• _Exercise_: How many lines below hold the string "General"? Report that number alone.

########

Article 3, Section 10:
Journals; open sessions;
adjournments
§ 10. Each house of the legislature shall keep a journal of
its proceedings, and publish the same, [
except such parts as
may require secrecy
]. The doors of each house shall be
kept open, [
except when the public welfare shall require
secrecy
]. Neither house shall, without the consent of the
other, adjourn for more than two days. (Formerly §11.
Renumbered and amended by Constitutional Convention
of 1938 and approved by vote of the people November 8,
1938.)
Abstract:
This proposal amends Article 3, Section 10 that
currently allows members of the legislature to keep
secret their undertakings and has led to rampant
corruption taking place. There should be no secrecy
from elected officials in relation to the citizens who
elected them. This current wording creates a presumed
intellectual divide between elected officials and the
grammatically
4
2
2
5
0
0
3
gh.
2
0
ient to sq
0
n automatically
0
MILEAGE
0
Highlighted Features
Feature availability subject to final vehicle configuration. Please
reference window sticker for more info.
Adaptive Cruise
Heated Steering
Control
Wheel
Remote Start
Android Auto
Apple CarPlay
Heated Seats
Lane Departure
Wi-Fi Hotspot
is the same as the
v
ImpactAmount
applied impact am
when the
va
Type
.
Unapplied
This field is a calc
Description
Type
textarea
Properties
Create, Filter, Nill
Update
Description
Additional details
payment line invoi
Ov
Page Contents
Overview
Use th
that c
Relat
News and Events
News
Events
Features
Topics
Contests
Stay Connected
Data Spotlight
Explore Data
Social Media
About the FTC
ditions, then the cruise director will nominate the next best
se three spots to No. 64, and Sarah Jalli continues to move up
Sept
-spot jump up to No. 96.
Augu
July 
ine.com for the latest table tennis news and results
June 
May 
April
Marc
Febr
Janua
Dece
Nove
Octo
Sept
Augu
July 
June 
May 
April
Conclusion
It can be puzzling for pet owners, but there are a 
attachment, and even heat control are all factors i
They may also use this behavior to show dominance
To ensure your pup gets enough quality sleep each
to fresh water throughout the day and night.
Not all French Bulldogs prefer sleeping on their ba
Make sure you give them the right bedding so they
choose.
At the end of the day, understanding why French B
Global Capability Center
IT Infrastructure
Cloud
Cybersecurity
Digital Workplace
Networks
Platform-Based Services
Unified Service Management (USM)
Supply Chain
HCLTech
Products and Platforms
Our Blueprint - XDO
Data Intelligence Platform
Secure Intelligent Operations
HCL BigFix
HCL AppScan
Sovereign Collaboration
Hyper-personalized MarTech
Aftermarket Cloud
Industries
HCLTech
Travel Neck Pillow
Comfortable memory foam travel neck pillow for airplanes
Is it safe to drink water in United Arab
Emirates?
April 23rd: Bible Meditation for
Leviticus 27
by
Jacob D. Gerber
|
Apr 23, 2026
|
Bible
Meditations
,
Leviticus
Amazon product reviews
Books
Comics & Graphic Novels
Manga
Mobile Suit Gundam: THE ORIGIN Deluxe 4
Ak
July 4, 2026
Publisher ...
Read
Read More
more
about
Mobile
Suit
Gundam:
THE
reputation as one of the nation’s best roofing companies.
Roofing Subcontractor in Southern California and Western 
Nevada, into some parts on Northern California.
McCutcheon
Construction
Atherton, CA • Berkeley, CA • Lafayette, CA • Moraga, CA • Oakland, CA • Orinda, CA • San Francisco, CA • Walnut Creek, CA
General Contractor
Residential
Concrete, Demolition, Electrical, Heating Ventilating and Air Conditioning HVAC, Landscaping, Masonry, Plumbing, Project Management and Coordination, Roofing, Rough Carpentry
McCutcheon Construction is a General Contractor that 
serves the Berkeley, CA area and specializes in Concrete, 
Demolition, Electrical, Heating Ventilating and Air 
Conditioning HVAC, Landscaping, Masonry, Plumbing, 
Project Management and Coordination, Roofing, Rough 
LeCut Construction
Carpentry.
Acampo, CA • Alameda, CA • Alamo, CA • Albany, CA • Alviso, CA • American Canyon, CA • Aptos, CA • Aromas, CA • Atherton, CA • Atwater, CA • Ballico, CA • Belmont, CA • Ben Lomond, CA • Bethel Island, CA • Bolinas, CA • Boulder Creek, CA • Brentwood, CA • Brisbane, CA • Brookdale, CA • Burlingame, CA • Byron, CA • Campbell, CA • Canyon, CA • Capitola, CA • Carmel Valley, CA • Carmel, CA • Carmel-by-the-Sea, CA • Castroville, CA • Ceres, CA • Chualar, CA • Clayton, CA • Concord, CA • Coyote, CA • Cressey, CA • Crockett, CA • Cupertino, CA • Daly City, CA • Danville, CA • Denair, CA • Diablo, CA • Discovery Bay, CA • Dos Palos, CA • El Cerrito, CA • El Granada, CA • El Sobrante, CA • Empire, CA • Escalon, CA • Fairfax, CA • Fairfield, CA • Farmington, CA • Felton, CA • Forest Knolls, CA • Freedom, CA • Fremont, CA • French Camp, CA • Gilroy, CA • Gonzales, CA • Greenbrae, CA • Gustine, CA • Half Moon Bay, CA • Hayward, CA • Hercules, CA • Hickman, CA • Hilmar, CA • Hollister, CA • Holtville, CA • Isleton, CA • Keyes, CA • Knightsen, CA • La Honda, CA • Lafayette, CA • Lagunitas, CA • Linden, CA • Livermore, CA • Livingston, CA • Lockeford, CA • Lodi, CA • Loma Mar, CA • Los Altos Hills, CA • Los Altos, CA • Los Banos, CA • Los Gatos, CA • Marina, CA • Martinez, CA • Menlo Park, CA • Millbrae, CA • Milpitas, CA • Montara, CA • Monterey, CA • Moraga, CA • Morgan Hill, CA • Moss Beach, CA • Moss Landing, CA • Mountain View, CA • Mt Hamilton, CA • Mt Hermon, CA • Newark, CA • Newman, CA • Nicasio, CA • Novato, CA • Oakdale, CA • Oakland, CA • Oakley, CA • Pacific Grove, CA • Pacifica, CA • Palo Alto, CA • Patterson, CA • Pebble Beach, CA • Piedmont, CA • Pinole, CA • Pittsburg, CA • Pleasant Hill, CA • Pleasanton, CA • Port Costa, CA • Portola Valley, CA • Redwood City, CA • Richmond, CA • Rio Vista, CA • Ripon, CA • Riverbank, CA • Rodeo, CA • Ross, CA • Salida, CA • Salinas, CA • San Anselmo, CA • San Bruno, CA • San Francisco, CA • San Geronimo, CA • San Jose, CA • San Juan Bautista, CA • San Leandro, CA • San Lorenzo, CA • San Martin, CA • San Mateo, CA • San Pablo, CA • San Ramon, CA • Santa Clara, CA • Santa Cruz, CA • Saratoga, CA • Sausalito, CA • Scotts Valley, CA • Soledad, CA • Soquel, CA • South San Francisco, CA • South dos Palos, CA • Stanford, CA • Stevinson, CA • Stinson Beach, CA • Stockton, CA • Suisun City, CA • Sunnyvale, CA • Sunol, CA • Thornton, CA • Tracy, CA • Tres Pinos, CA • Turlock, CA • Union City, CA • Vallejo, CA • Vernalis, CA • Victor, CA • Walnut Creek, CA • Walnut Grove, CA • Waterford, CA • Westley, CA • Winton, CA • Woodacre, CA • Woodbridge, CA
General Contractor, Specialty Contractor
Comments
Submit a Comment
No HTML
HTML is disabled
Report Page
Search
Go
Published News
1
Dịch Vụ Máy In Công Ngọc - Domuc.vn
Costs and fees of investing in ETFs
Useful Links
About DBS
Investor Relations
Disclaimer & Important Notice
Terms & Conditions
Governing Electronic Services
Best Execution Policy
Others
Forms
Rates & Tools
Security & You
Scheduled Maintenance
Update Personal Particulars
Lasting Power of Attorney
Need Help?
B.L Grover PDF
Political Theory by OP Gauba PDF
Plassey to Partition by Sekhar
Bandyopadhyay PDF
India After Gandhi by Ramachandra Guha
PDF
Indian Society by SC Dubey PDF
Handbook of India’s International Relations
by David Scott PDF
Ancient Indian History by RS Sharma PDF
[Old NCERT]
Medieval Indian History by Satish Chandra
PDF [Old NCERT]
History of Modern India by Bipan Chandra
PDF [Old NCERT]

########

• _Your response_: 3